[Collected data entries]
▼
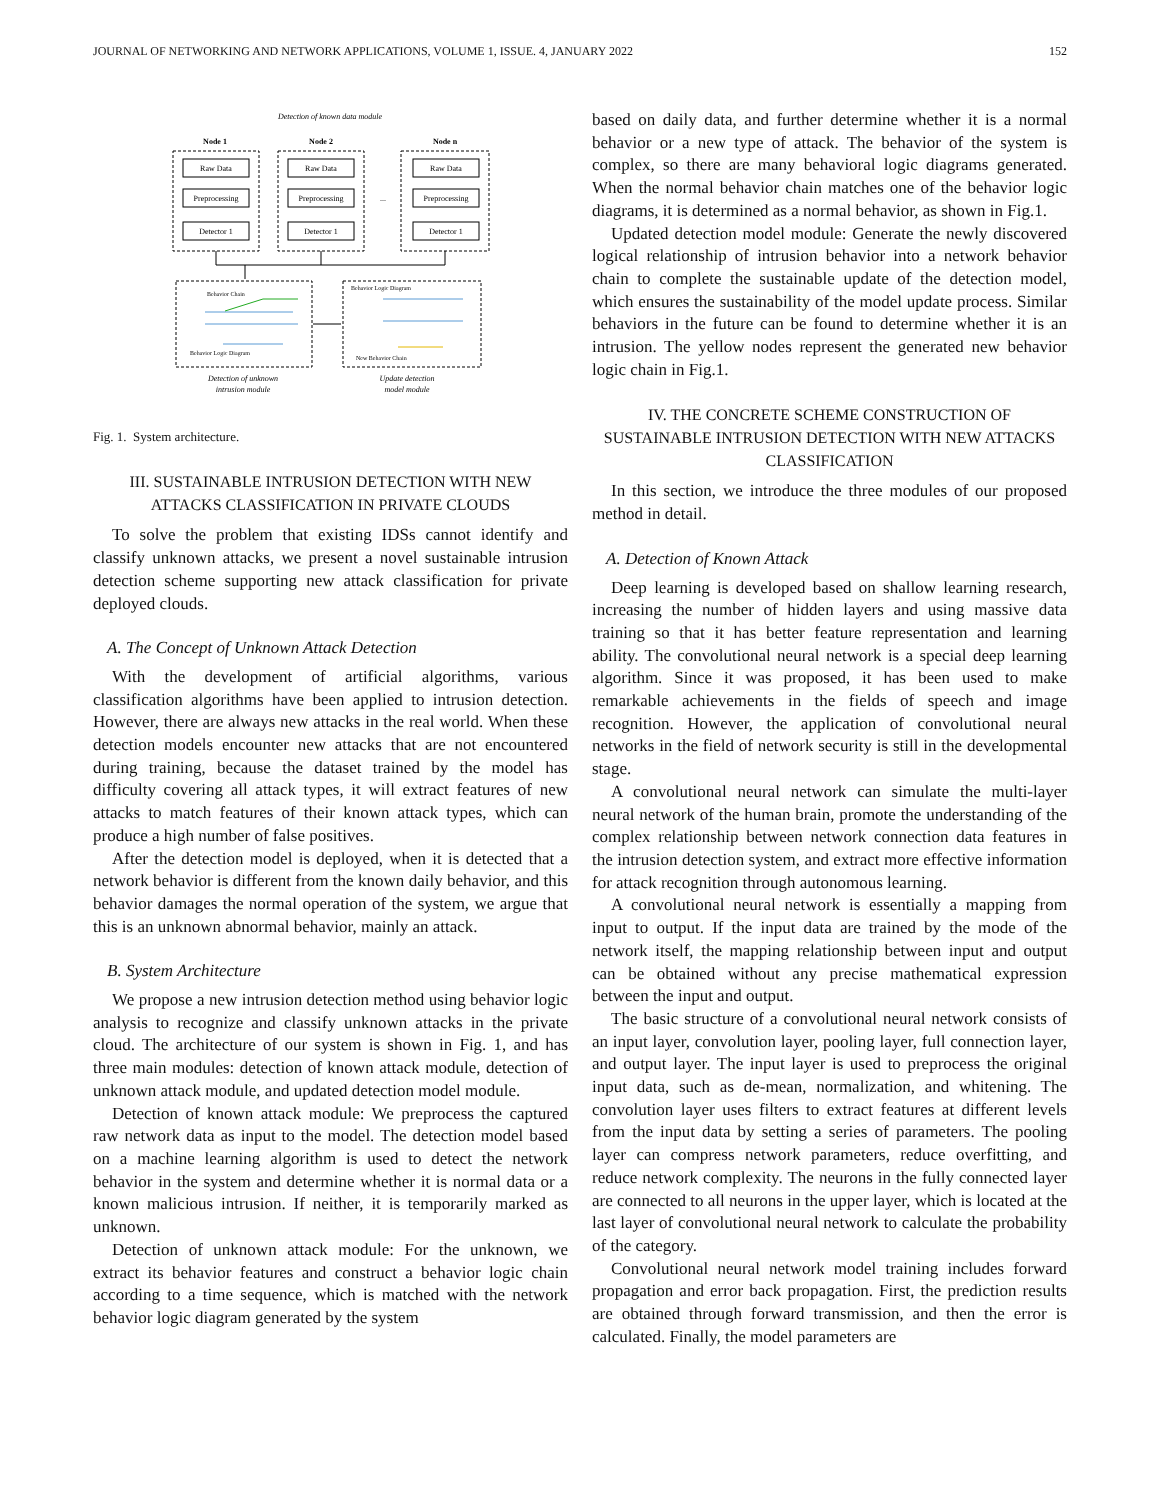JOURNAL OF NETWORKING AND NETWORK APPLICATIONS, VOLUME 1, ISSUE. 4, JANUARY 2022 152
Detection of known data module
Node 1
Node 2
Node n
Raw Data
Preprocessing
Detector 1
Raw Data
Preprocessing
Detector 1
Raw Data
Preprocessing
Detector 1
...
Behavior Chain
Behavior Logic Diagram
Behavior Logic Diagram
New Behavior Chain
Detection of unknown
intrusion module
Update detection
model module
Fig. 1. System architecture.
III. SUSTAINABLE INTRUSION DETECTION WITH NEW ATTACKS CLASSIFICATION IN PRIVATE CLOUDS
To solve the problem that existing IDSs cannot identify and classify unknown attacks, we present a novel sustainable intrusion detection scheme supporting new attack classification for private deployed clouds.
A. The Concept of Unknown Attack Detection
With the development of artificial algorithms, various classification algorithms have been applied to intrusion detection. However, there are always new attacks in the real world. When these detection models encounter new attacks that are not encountered during training, because the dataset trained by the model has difficulty covering all attack types, it will extract features of new attacks to match features of their known attack types, which can produce a high number of false positives.
After the detection model is deployed, when it is detected that a network behavior is different from the known daily behavior, and this behavior damages the normal operation of the system, we argue that this is an unknown abnormal behavior, mainly an attack.
B. System Architecture
We propose a new intrusion detection method using behavior logic analysis to recognize and classify unknown attacks in the private cloud. The architecture of our system is shown in Fig. 1, and has three main modules: detection of known attack module, detection of unknown attack module, and updated detection model module.
Detection of known attack module: We preprocess the captured raw network data as input to the model. The detection model based on a machine learning algorithm is used to detect the network behavior in the system and determine whether it is normal data or a known malicious intrusion. If neither, it is temporarily marked as unknown.
Detection of unknown attack module: For the unknown, we extract its behavior features and construct a behavior logic chain according to a time sequence, which is matched with the network behavior logic diagram generated by the system
based on daily data, and further determine whether it is a normal behavior or a new type of attack. The behavior of the system is complex, so there are many behavioral logic diagrams generated. When the normal behavior chain matches one of the behavior logic diagrams, it is determined as a normal behavior, as shown in Fig.1.
Updated detection model module: Generate the newly discovered logical relationship of intrusion behavior into a network behavior chain to complete the sustainable update of the detection model, which ensures the sustainability of the model update process. Similar behaviors in the future can be found to determine whether it is an intrusion. The yellow nodes represent the generated new behavior logic chain in Fig.1.
IV. THE CONCRETE SCHEME CONSTRUCTION OF SUSTAINABLE INTRUSION DETECTION WITH NEW ATTACKS CLASSIFICATION
In this section, we introduce the three modules of our proposed method in detail.
A. Detection of Known Attack
Deep learning is developed based on shallow learning research, increasing the number of hidden layers and using massive data training so that it has better feature representation and learning ability. The convolutional neural network is a special deep learning algorithm. Since it was proposed, it has been used to make remarkable achievements in the fields of speech and image recognition. However, the application of convolutional neural networks in the field of network security is still in the developmental stage.
A convolutional neural network can simulate the multi-layer neural network of the human brain, promote the understanding of the complex relationship between network connection data features in the intrusion detection system, and extract more effective information for attack recognition through autonomous learning.
A convolutional neural network is essentially a mapping from input to output. If the input data are trained by the mode of the network itself, the mapping relationship between input and output can be obtained without any precise mathematical expression between the input and output.
The basic structure of a convolutional neural network consists of an input layer, convolution layer, pooling layer, full connection layer, and output layer. The input layer is used to preprocess the original input data, such as de-mean, normalization, and whitening. The convolution layer uses filters to extract features at different levels from the input data by setting a series of parameters. The pooling layer can compress network parameters, reduce overfitting, and reduce network complexity. The neurons in the fully connected layer are connected to all neurons in the upper layer, which is located at the last layer of convolutional neural network to calculate the probability of the category.
Convolutional neural network model training includes forward propagation and error back propagation. First, the prediction results are obtained through forward transmission, and then the error is calculated. Finally, the model parameters are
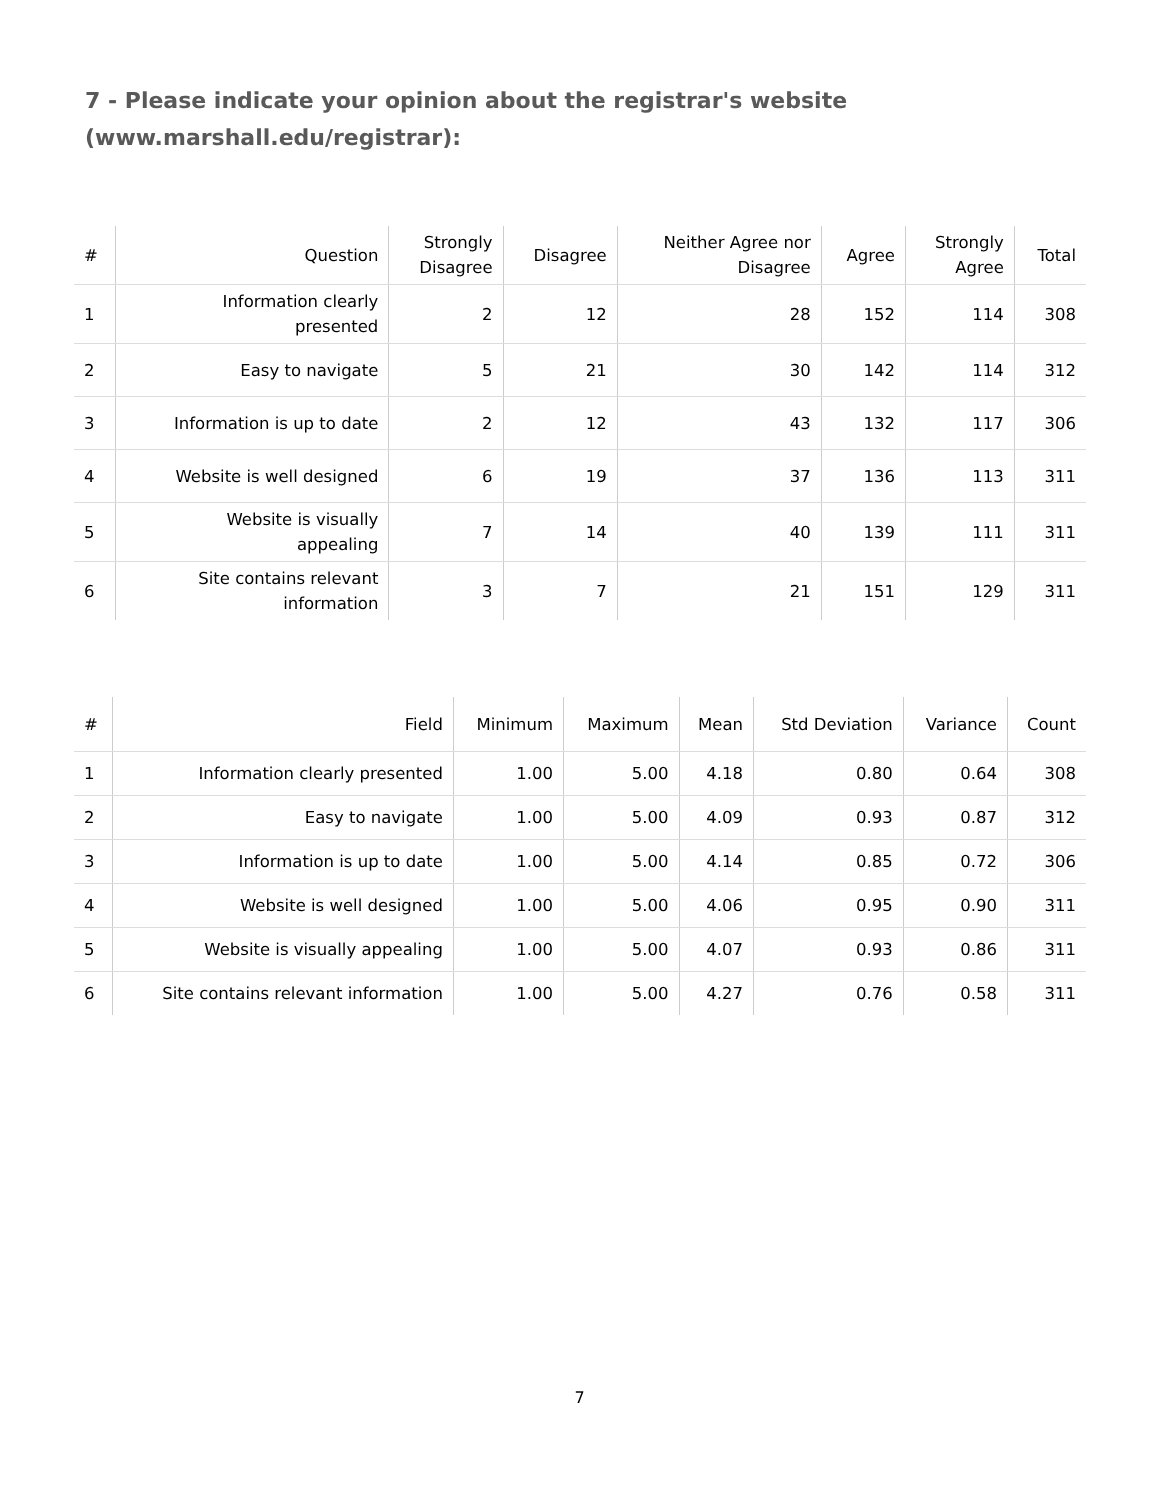7 - Please indicate your opinion about the registrar's website (www.marshall.edu/registrar):
| # | Question | Strongly Disagree | Disagree | Neither Agree nor Disagree | Agree | Strongly Agree | Total |
| --- | --- | --- | --- | --- | --- | --- | --- |
| 1 | Information clearly presented | 2 | 12 | 28 | 152 | 114 | 308 |
| 2 | Easy to navigate | 5 | 21 | 30 | 142 | 114 | 312 |
| 3 | Information is up to date | 2 | 12 | 43 | 132 | 117 | 306 |
| 4 | Website is well designed | 6 | 19 | 37 | 136 | 113 | 311 |
| 5 | Website is visually appealing | 7 | 14 | 40 | 139 | 111 | 311 |
| 6 | Site contains relevant information | 3 | 7 | 21 | 151 | 129 | 311 |
| # | Field | Minimum | Maximum | Mean | Std Deviation | Variance | Count |
| --- | --- | --- | --- | --- | --- | --- | --- |
| 1 | Information clearly presented | 1.00 | 5.00 | 4.18 | 0.80 | 0.64 | 308 |
| 2 | Easy to navigate | 1.00 | 5.00 | 4.09 | 0.93 | 0.87 | 312 |
| 3 | Information is up to date | 1.00 | 5.00 | 4.14 | 0.85 | 0.72 | 306 |
| 4 | Website is well designed | 1.00 | 5.00 | 4.06 | 0.95 | 0.90 | 311 |
| 5 | Website is visually appealing | 1.00 | 5.00 | 4.07 | 0.93 | 0.86 | 311 |
| 6 | Site contains relevant information | 1.00 | 5.00 | 4.27 | 0.76 | 0.58 | 311 |
7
▲
_TASK STATEMENT_. In the data above, copy every line where the string "through" appears.

_SOLUTION FOR THIS TASK_.
A convolutional neural network can simulate the multi-layer neural network of the human brain, promote the understanding of the complex relationship between network connection data features in the intrusion detection system, and extract more effective information for attack recognition through autonomous learning.
Convolutional neural network model training includes forward propagation and error back propagation. First, the prediction results are obtained through forward transmission, and then the error is calculated. Finally, the model parameters are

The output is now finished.